My family owns three businesses. My great-grandfather founded a road construction company in 1912, which we operate to this day. My sister founded an organic farm in 2008, which again is still operational. Small businesses, but huge regulations. It's not even that regulations are inherent nonsensical, it's the amount and the different departments running around like fools.
My great-aunt had an orchard for fifty-some years across the field, until about 2002 when the state said that if you're going to sell apple cider that it must be pasteurized. Well, such a machine cost ~$250,000. So what did she (and many other small operations) do? Closed up shop and/or retired and plowed the trees under and sold the land. Two years later, the state changed the law but the damage was done and huge corporate farms increased their marketshare.

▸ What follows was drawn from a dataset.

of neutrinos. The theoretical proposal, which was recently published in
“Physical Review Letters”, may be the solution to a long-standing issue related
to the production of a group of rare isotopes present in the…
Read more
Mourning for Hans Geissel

Granted, that is a tiny instance. But people can go on and on with small stories, and they add up. Big corporations use laws to "protect people," but also/really to
increase the cost of entering the marketplace, which helps protect them.
For instance my sister sells field-raised/organic chickens, but the only chicken slaughterhouse is wayyyyy over in Holgate (hours away), so the ability for small-scale NW Ohio farmers to enter the market is harder--designed by law.
It's all a damn game, and big companies are winning big time. Regulations are, more times than not, drawn up via lobbyists from huge corporations with laws in mind that fit their model.